A detailed analysis of the behavior of the AES algorithm in the presence of faults has been carried out. This analysis considerably extends the one presented in [1]. Previous studies [10] have only considered the data-path, ignoring the key scheduling. The behavior of AES in the presence of faults seems to be relatively independent of the fault model. Several proposals for fault detection have been discussed. Future research directions include a more detailed study of fault detection and fault tolerance techniques covering the internal transformations of AES.

#### 8. References

- [1]. G. Bertoni, L. Breveglieri, I. Koren, V. Piuri, "Fault Detection In The Advanced Encryption Standard," to be presented in MPCS 2002, Ischia, Italy, 2002.
- [2]. J. Daemen, V. Rijmen, "The Block Cipher Rijndael," Smart-Card Research and Applications, LNCS 1820, J.-J. Quisquater and B. Schneier, Eds., Springer-Verlag, 2000, pp. 288-296.

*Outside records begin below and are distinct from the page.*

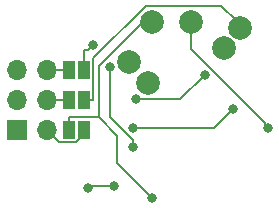
<source format=gbr>
G04 #@! TF.GenerationSoftware,KiCad,Pcbnew,(5.1.5)-3*
G04 #@! TF.CreationDate,2020-06-28T02:30:20+02:00*
G04 #@! TF.ProjectId,XenoGCFlex,58656e6f-4743-4466-9c65-782e6b696361,rev?*
G04 #@! TF.SameCoordinates,Original*
G04 #@! TF.FileFunction,Copper,L2,Bot*
G04 #@! TF.FilePolarity,Positive*
%FSLAX46Y46*%
G04 Gerber Fmt 4.6, Leading zero omitted, Abs format (unit mm)*
G04 Created by KiCad (PCBNEW (5.1.5)-3) date 2020-06-28 02:30:20*
%MOMM*%
%LPD*%
G04 APERTURE LIST*
%ADD10C,2.000000*%
%ADD11R,1.000000X1.500000*%
%ADD12O,1.700000X1.700000*%
%ADD13R,1.700000X1.700000*%
%ADD14C,0.800000*%
%ADD15C,0.200000*%
G04 APERTURE END LIST*
D10*
X144954000Y-67406000D03*
X143304000Y-65680000D03*
X145258000Y-62233300D03*
X148555000Y-62233300D03*
X151353000Y-64476200D03*
X152754000Y-62779900D03*
D11*
X138207000Y-66290000D03*
X139507000Y-66290000D03*
X138207000Y-68830000D03*
X139507000Y-68830000D03*
X139507000Y-71370000D03*
X138207000Y-71370000D03*
D12*
X136348000Y-66290000D03*
X133808000Y-66290000D03*
X136348000Y-68830000D03*
X133808000Y-68830000D03*
X136348000Y-71370000D03*
D13*
X133808000Y-71370000D03*
D14*
X140253720Y-64213740D03*
X145279100Y-77180200D03*
X142055100Y-76175900D03*
X139846700Y-76306500D03*
X155054300Y-71252080D03*
X143925300Y-68788500D03*
X149715900Y-66730200D03*
X143647800Y-71195000D03*
X152123800Y-69597000D03*
X143638400Y-72797000D03*
X141703700Y-66072700D03*
D15*
X139507000Y-66290000D02*
X139507000Y-64610700D01*
X139507000Y-64610700D02*
X139856760Y-64610700D01*
X139856760Y-64610700D02*
X140253720Y-64213740D01*
X140253720Y-64213740D02*
X140253720Y-64213740D01*
X140747900Y-70319700D02*
X142321100Y-71892900D01*
X142321100Y-71892900D02*
X142321100Y-74222200D01*
X142321100Y-74222200D02*
X145279100Y-77180200D01*
X140747900Y-70319700D02*
X140747900Y-66017800D01*
X140747900Y-66017800D02*
X144532400Y-62233300D01*
X144532400Y-62233300D02*
X145258000Y-62233300D01*
X138207000Y-70319700D02*
X140747900Y-70319700D01*
X138207000Y-71370000D02*
X138207000Y-70319700D01*
X142055100Y-76175900D02*
X139977300Y-76175900D01*
X139977300Y-76175900D02*
X139846700Y-76306500D01*
X148555000Y-62233300D02*
X148555000Y-63647513D01*
X148555000Y-64533298D02*
X154861260Y-70839558D01*
X148555000Y-63647513D02*
X148555000Y-64533298D01*
X154861260Y-70839558D02*
X154861260Y-71059040D01*
X154861260Y-71059040D02*
X155054300Y-71252080D01*
X155054300Y-71252080D02*
X155054300Y-71252080D01*
X143925300Y-68788500D02*
X147657600Y-68788500D01*
X147657600Y-68788500D02*
X149715900Y-66730200D01*
X140307300Y-65309800D02*
X144719700Y-60897400D01*
X151134761Y-60897400D02*
X152336898Y-62099537D01*
X139507000Y-68830000D02*
X140307300Y-68830000D01*
X144719700Y-60897400D02*
X151134761Y-60897400D01*
X140307300Y-68830000D02*
X140307300Y-65309800D01*
X143647800Y-71195000D02*
X150525800Y-71195000D01*
X150525800Y-71195000D02*
X152123800Y-69597000D01*
X143638400Y-72797000D02*
X143638400Y-72230900D01*
X143638400Y-72230900D02*
X141703700Y-70296200D01*
X141703700Y-70296200D02*
X141703700Y-66072700D01*
X136348000Y-66290000D02*
X138207000Y-66290000D01*
X136348000Y-68830000D02*
X138207000Y-68830000D01*
X136348000Y-71370000D02*
X137398400Y-72420400D01*
X137398400Y-72420400D02*
X138837400Y-72420400D01*
X138837400Y-72420400D02*
X139507000Y-71750800D01*
X139507000Y-71750800D02*
X139507000Y-71370000D01*
M02*

</source>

- [3]. B. Gladman, "A Specification for Rijndael, the AES Algorithm," http://fp.gladman.plus.com/, 2001.
- [4]. D. Whiting, B. Schneier, S. Bellovin, "AES Key Agility Issues in High-Speed IPsec Implementations," Counterpane Internet Security, http://www.counterpane.com/aes-agility.html, 2000.
- [5]. M. Akkar, C. Giraud, "An Implementation of DES and AES, secure against some attacks," Proceeding of CHES 2001, pp. 315-325.
- [6]. M. McLoone, J. V. McCanny, "High Performance single-Chip FPGA Rijndael Algorithm implementations," Proceeding of CHES 2001, pp. 68-80.
- [7]. V. Fischer, M. Drutarovsky, "Two Methods of Rijndael Implementation in reconfigurable Hardware," Proceeding of CHES 2001, pp. 81-96.
- [8]. H. Kuo and I. Verbauwhede, "Architectural Optimization for a 1.82Gbits/sec VLSI Implementation of the AES Rijndael Algorithm," Proceeding of CHES 2001, pp. 53-67.
- [9]. Rudra, P. K. Dubey, C. S. Jutla, V. Kumar, J. R. Rao, and P. Rohatgi, "Efficient Rijndael Encryption Implementation with composite Field Arithmetic," Proceeding of CHES 2001, pp. 175-188.
- [10]. R. Karri, W. Kaijie, P. Mishra, K. Yongkook, "Fault-based side-channel cryptanalysis tolerant Rijndael symmetric block cipher architecture," Proceeding of Defect and Fault Tolerance in VLSI Systems, 2001 pp. 418 –426.